Pet Circle


Helping pets by finding problems and solving them for pet parents.
Key Takeaways
  • Valued at over $1 billion on a capital raising of $125 million completed in November 2021
  • Founded in 2011 by Michael Frizell and James Edwards
  • Online pet goods shop has a product range of almost 14,000 items
dog sits in cardboard box in living room space

Where has Michael Frizell put the $125 million Pet Circle raised at the end of last year? For a start, you can now get dog food that specifically caters for your pug’s dodgy jaw, and your Italian greyhound need never tolerate an ill-fitting coat on its bony frame again.  

The online pet goods shop has more than doubled its product range to almost 14,000 items.  “Our plans are always the same,” says Frizell, 40, who co-founded the company in 2011. “We want to help pet parents to pet better. Find anything that’s stopping them doing the right thing for their pet and remove that problem.”

 Covid created plenty of new problems for removal.

“It’s March 2020. There’s a lot of fear around. People aren’t as comfortable going to the vet for minor questions. We saw a need. Our customers wanted to be able to ask questions from the safety of their own home. So we launched a 24-hour vet advice service and now we have 35 vets delivering that to our customers for free.”

“The other problem we saw coming in March 2020, we knew looking ahead that e-commerce was going to become a bigger part of the economy and that the drivers, the vehicles and the logistics fleet weren’t there for that change.”

On 12 March 2020 Frizell and Edwards decided to switch the busienss to working from home. Four days later they decided to build their own logistics network. “Because we knew, if it plays out like we think it will, delivery is going to be bad. By August when the logistics network was getting bottlenecked, we leant in and built the fleet across six cities. So, by getting in early we had good access to drivers and vehicles.”

Frizell resists taking too much satisfaction from having made such a good call.

“The one we got wrong at the same time was that I didn’t realise how much of a pet population boom was about to happen. We didn’t adjust for more pets in the country. We’re still living in a world where it’s hard to get consistent supply. There isn’t enough manufacturing capacity.”

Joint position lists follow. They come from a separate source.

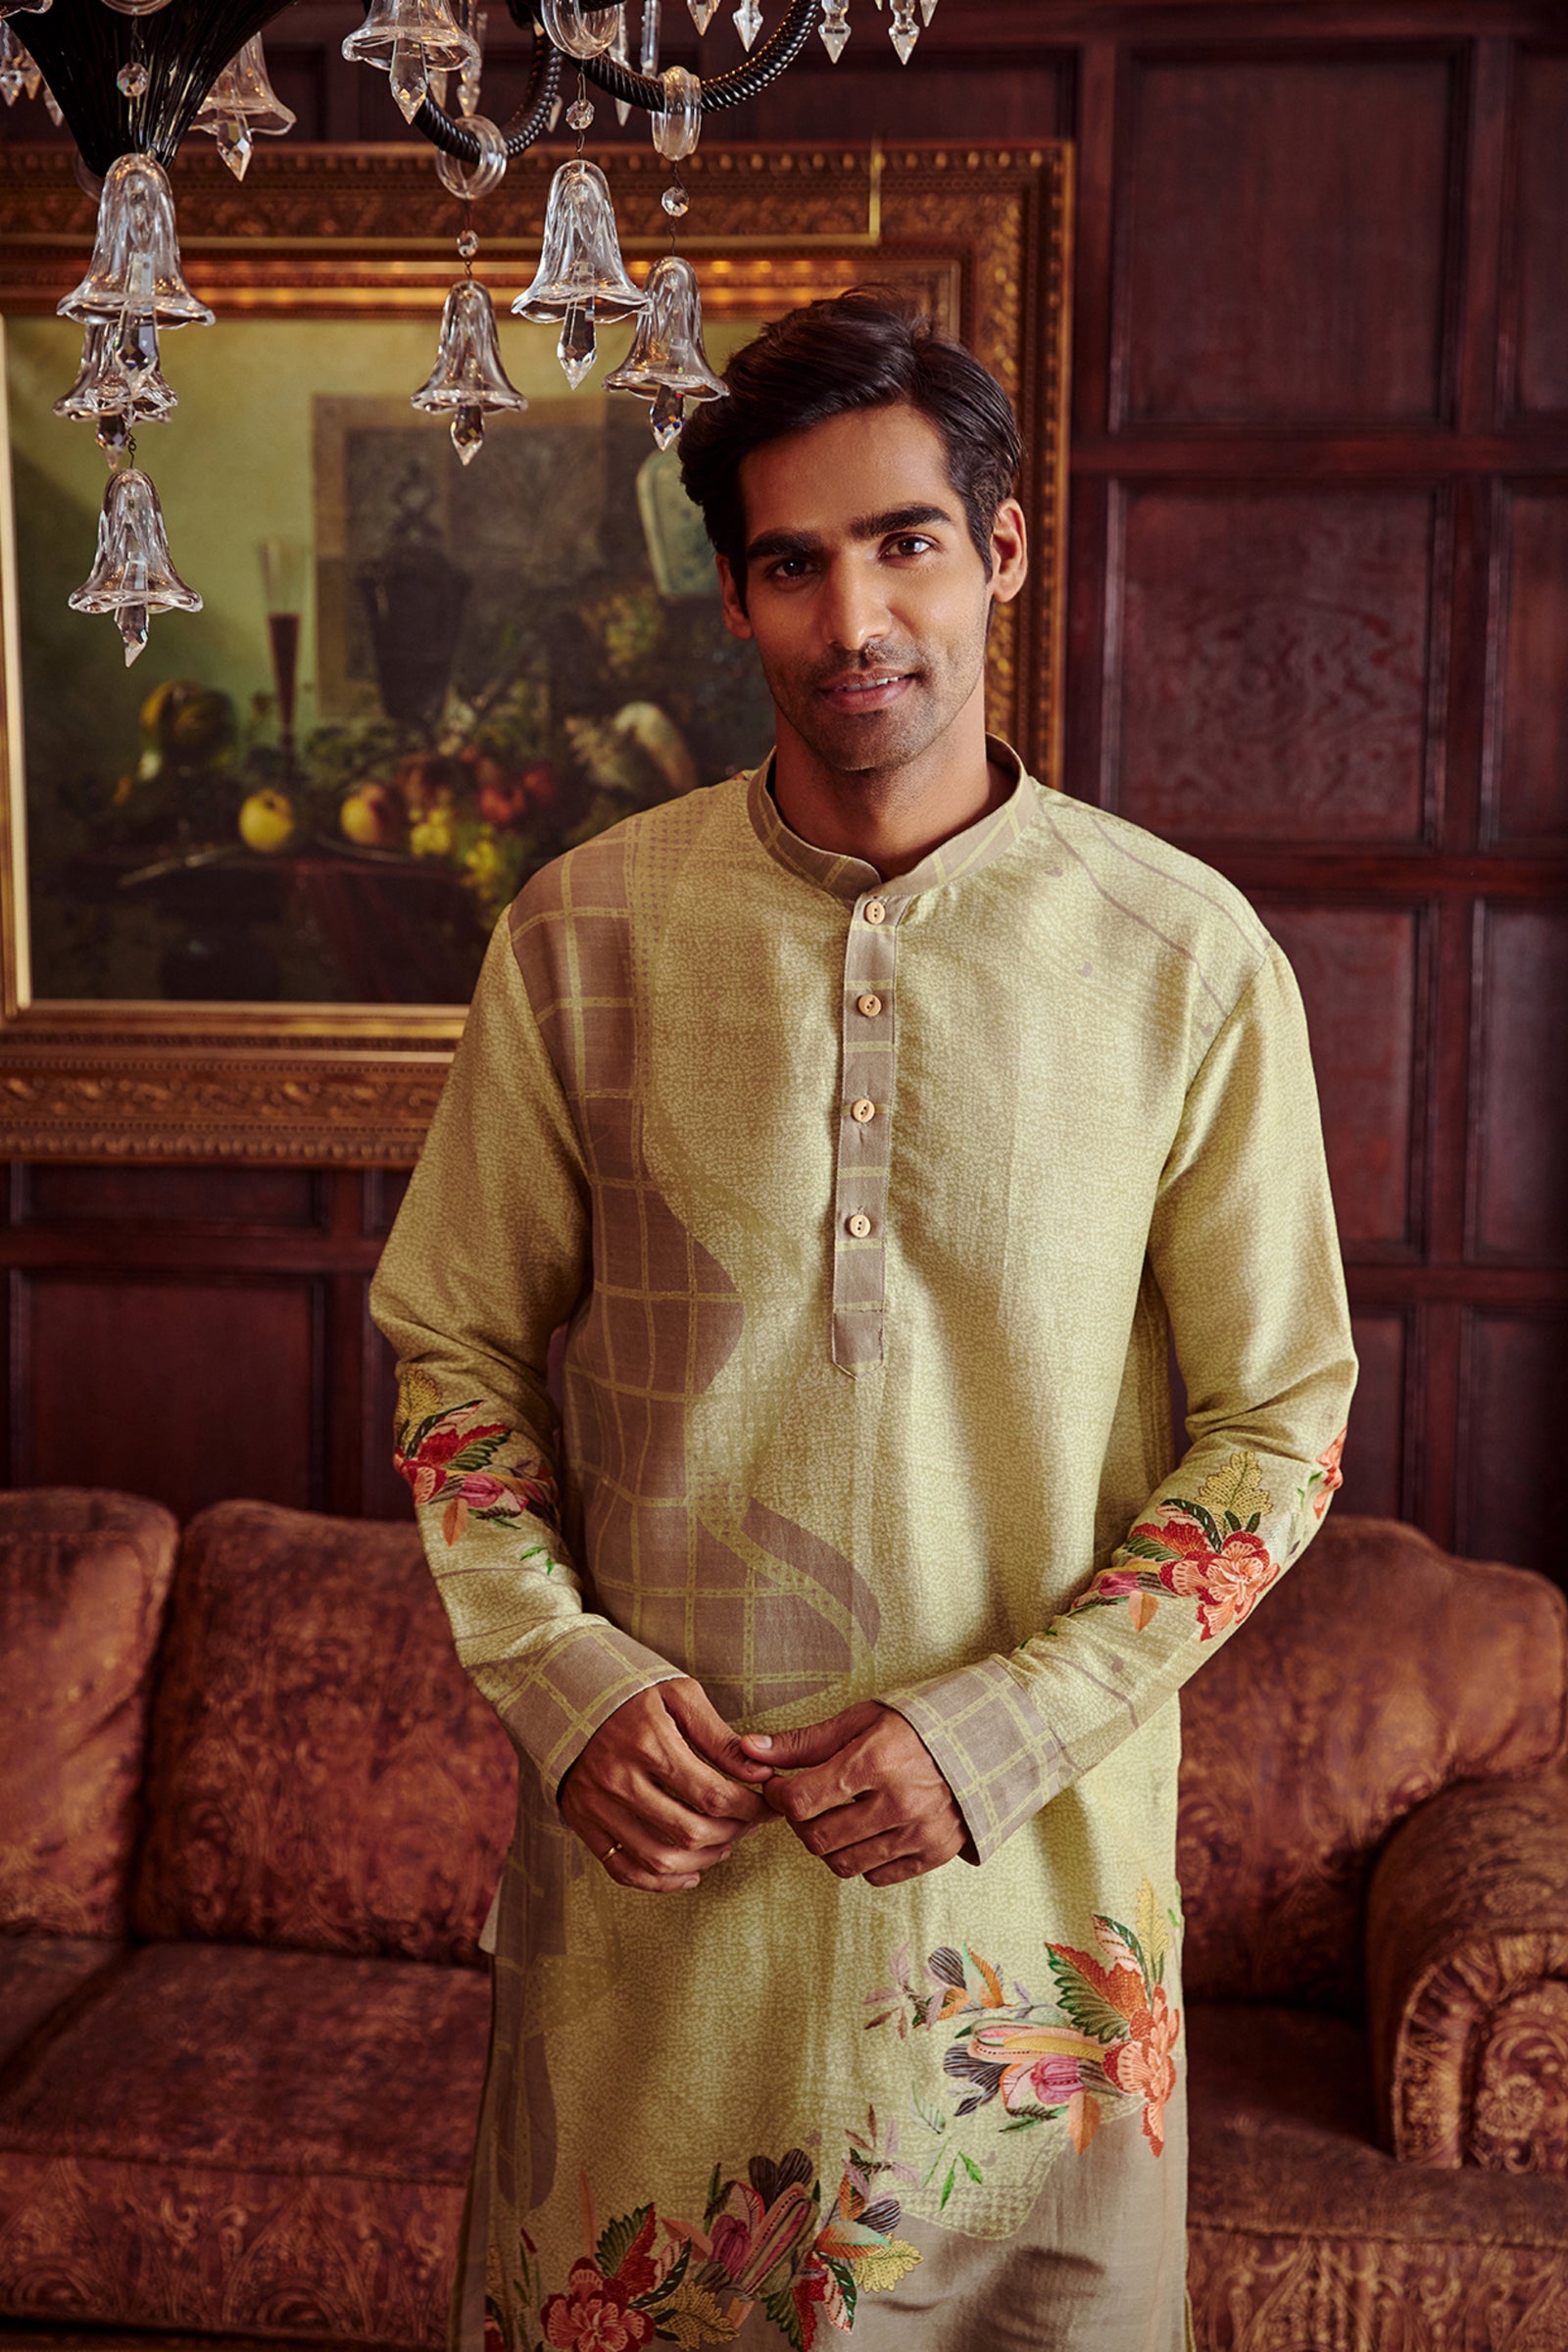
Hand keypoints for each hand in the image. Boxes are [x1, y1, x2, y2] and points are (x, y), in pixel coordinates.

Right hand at [559, 1677, 773, 1892]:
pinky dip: (660, 1882)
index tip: (766, 1805)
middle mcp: (620, 1779)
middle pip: (690, 1831)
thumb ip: (719, 1738)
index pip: (712, 1794)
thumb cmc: (631, 1689)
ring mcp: (598, 1805)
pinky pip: (623, 1870)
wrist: (564, 1692)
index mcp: (649, 1742)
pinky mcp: (582, 1821)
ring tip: (724, 1846)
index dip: (749, 1808)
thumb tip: (760, 1774)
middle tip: (748, 1824)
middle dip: (732, 1833)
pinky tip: (689, 1873)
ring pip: (659, 1859)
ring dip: (702, 1861)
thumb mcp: (679, 1695)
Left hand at [742, 1702, 966, 1887]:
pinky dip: (862, 1858)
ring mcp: (919, 1833)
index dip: (776, 1796)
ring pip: (842, 1863)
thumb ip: (804, 1742)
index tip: (778, 1785)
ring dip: (827, 1842)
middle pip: (816, 1838)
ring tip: (836, 1814)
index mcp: (876, 1761)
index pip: (800, 1801)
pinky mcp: (935, 1853)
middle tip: (804, 1800)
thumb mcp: (861, 1719)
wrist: (990, 1738)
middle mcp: (898, 1803)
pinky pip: (876, 1876)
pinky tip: (868, 1829)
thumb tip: (750, 1751)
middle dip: (798, 1822)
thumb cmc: (918, 1723)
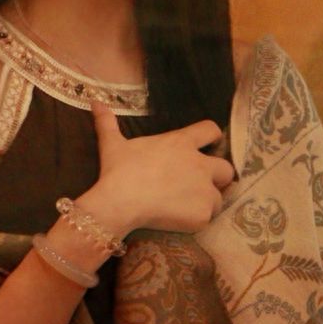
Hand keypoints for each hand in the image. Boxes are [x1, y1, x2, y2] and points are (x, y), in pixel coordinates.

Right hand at [83, 102, 235, 234]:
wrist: (119, 203)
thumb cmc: (118, 171)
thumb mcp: (113, 145)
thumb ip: (108, 122)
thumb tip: (95, 101)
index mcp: (182, 143)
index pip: (212, 130)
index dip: (212, 138)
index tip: (207, 147)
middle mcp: (200, 164)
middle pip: (227, 168)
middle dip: (218, 177)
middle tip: (199, 185)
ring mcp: (205, 189)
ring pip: (218, 197)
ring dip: (207, 200)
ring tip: (186, 207)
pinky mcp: (203, 213)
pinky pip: (208, 217)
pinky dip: (197, 219)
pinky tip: (180, 221)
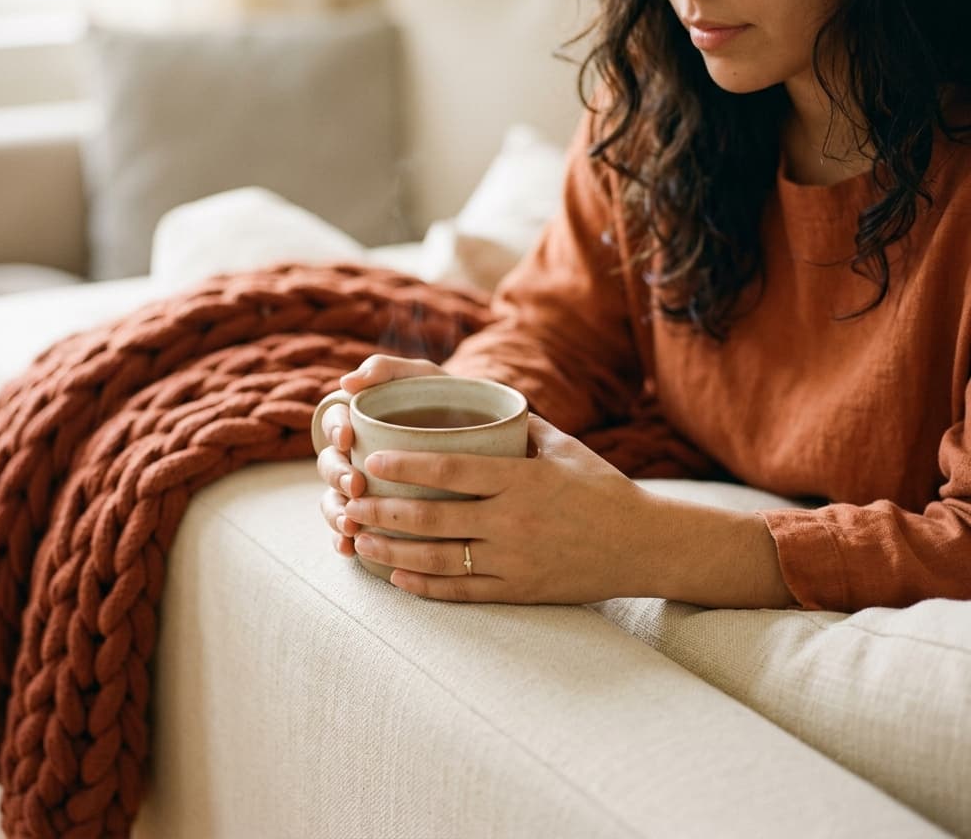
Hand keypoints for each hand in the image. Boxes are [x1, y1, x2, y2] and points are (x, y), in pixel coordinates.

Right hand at [317, 354, 448, 556]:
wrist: (490, 438)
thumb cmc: (449, 401)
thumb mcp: (423, 378)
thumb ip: (388, 369)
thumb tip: (347, 382)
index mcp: (361, 421)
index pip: (335, 422)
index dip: (334, 430)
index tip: (348, 439)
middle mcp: (358, 455)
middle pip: (330, 466)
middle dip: (338, 477)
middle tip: (356, 486)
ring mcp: (365, 488)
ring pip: (335, 500)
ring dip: (336, 512)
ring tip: (350, 525)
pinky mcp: (376, 516)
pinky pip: (349, 531)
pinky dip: (342, 540)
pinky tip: (349, 548)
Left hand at [337, 414, 653, 602]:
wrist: (644, 544)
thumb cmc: (602, 487)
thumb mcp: (564, 447)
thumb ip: (518, 428)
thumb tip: (476, 403)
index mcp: (522, 478)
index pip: (450, 468)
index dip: (404, 464)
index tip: (371, 459)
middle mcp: (514, 520)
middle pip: (432, 516)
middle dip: (382, 509)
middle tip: (349, 502)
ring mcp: (515, 559)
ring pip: (438, 557)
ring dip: (391, 548)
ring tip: (359, 538)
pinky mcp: (520, 590)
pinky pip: (462, 591)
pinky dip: (425, 585)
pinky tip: (397, 576)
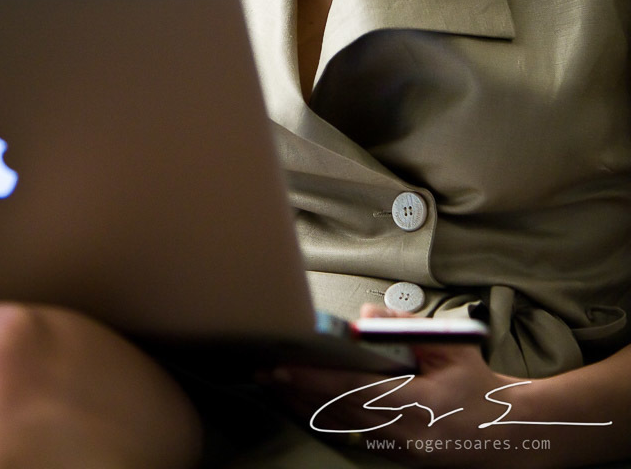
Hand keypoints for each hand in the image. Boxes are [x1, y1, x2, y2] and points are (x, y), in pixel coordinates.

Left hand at [259, 306, 527, 466]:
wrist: (507, 432)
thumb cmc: (477, 384)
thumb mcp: (450, 344)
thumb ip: (405, 326)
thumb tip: (364, 315)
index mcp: (419, 405)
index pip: (355, 389)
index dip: (315, 378)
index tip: (284, 367)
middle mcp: (403, 434)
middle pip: (337, 410)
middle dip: (297, 391)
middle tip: (263, 373)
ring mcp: (398, 450)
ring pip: (339, 426)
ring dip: (303, 406)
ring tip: (272, 386)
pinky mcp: (394, 456)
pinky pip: (350, 434)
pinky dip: (323, 418)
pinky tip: (300, 405)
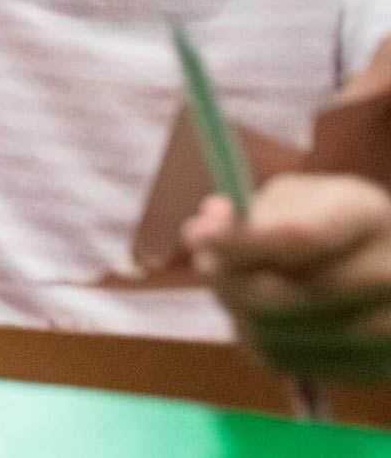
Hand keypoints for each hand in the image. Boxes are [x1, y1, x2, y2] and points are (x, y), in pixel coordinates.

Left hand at [187, 174, 390, 383]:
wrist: (388, 263)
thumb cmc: (328, 220)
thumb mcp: (298, 196)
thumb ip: (249, 210)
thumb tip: (202, 231)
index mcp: (367, 216)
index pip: (298, 238)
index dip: (238, 242)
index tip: (195, 238)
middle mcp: (388, 274)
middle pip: (284, 295)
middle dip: (227, 282)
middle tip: (206, 264)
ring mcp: (388, 329)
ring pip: (278, 336)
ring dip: (237, 314)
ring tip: (234, 289)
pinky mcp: (374, 369)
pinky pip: (289, 365)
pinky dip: (258, 343)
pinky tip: (260, 317)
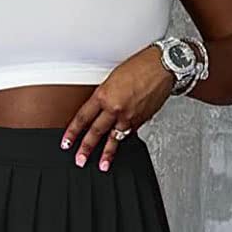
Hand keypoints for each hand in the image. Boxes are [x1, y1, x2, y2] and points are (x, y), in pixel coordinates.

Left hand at [61, 45, 173, 170]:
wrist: (164, 67)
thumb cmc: (141, 65)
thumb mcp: (114, 77)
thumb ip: (105, 94)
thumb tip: (99, 108)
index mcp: (104, 94)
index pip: (83, 118)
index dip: (72, 132)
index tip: (67, 142)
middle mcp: (115, 108)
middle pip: (95, 132)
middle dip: (86, 149)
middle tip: (80, 160)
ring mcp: (129, 116)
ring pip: (114, 139)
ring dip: (106, 154)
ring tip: (102, 166)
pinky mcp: (142, 120)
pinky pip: (129, 133)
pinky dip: (123, 140)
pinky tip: (120, 146)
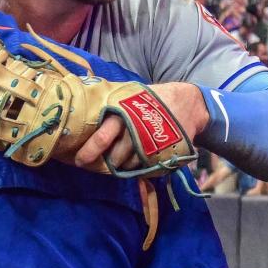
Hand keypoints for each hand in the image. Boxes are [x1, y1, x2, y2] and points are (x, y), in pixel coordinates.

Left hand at [74, 82, 208, 171]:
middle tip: (105, 163)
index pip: (101, 138)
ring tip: (125, 158)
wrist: (188, 103)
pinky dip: (140, 168)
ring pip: (129, 165)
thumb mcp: (129, 97)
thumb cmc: (152, 100)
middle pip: (114, 158)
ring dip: (124, 166)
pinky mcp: (164, 155)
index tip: (79, 162)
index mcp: (122, 114)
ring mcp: (151, 144)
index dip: (88, 153)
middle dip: (108, 163)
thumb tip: (82, 121)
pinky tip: (140, 160)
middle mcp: (135, 130)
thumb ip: (111, 109)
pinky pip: (145, 170)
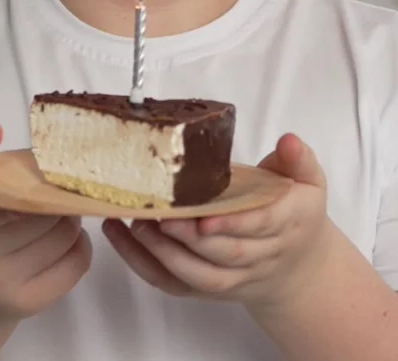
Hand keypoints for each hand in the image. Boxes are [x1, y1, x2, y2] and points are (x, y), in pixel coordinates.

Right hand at [0, 124, 91, 323]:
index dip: (21, 186)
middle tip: (57, 185)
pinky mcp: (29, 302)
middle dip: (57, 193)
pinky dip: (80, 244)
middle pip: (42, 211)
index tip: (38, 174)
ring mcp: (2, 284)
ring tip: (60, 209)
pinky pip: (76, 263)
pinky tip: (68, 237)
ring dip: (71, 216)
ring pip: (64, 234)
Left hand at [103, 134, 331, 311]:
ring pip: (198, 276)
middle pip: (223, 254)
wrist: (299, 270)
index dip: (231, 223)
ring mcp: (234, 277)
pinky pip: (175, 284)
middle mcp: (261, 256)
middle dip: (188, 238)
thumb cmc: (297, 213)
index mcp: (287, 225)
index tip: (204, 217)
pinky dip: (144, 264)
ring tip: (136, 222)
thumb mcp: (309, 180)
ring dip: (163, 253)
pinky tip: (120, 235)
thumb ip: (298, 159)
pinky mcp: (209, 288)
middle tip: (159, 214)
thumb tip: (289, 141)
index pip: (260, 226)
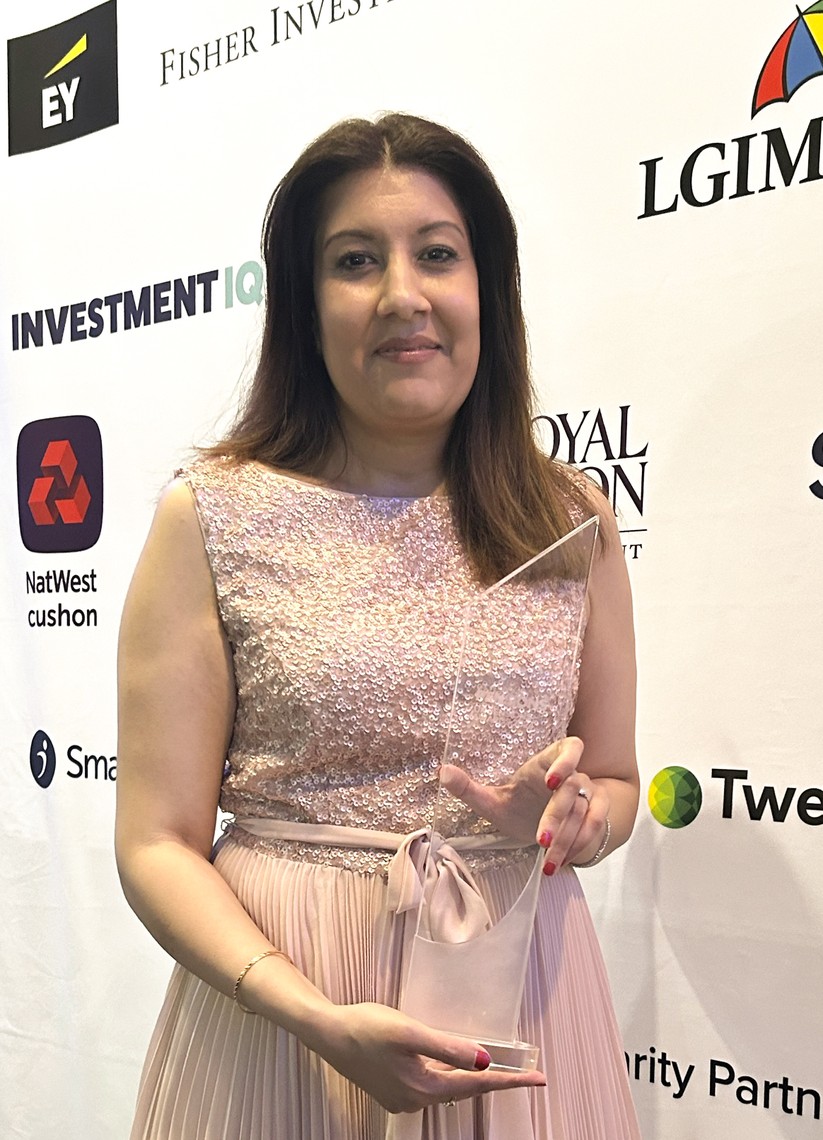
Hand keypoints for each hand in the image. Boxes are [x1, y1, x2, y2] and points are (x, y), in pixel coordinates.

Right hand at [311, 1001, 545, 1113]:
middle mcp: (416, 1101)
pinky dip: (449, 1074)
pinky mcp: (393, 1088)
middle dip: (496, 1081)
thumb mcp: (410, 1033)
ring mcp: (403, 1098)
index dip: (511, 1081)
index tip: (539, 1080)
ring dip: (471, 1077)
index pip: (478, 1085)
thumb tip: (485, 1062)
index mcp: (424, 1089)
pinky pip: (431, 1083)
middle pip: (465, 1089)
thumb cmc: (366, 1028)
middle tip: (528, 1075)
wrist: (328, 1033)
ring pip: (448, 1086)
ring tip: (498, 1070)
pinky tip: (454, 1064)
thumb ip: (448, 1047)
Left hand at [440, 736, 609, 872]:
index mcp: (548, 761)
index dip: (567, 760)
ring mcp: (590, 794)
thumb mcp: (493, 801)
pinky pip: (596, 829)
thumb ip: (468, 788)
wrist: (547, 826)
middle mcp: (574, 775)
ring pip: (585, 814)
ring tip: (548, 864)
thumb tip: (442, 772)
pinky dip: (580, 847)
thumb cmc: (520, 807)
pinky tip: (560, 863)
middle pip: (573, 790)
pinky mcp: (599, 814)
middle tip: (541, 841)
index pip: (570, 748)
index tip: (551, 782)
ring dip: (569, 839)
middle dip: (557, 817)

 Frizell was born in Zimbabwe and the family moved to Australia in 1988 when he was five. “My dad always had businesses. He was one of the first people to bring electronics into the country. He built digital alarm clocks. He started building computers. So I grew up around the concept of being able to create anything in an entrepreneurial environment. I spent my weekends between five and 12 playing in the back of a warehouse as my dad built his business. My mum is an accountant and lecturer. So I’m half of each of them.”

Frizell studied electrical and mechanical engineering but went into management consulting and investment banking. He was back home visiting his parents in Perth in 2010 when he noticed a 4kg bag of dog food on the kitchen shelf for their 46kg golden retriever, George. “Why are you buying that?” he asked. “It’s twice the price of a big bag.”

But his dad had a bad back, so lugging a 20kg bag from the shop was out of the question.

“I got the idea there’s something wrong with this industry,” says Frizell. “We weren’t the first people in the market. There were half a dozen players already. The difference with us was we weren’t selling pet products. We were finding problems and solving them … We launched with a subscription service on day one. I think we were the second in the world to have subscription pet food. We stayed focused. Find a problem a pet owner has. Get rid of it.”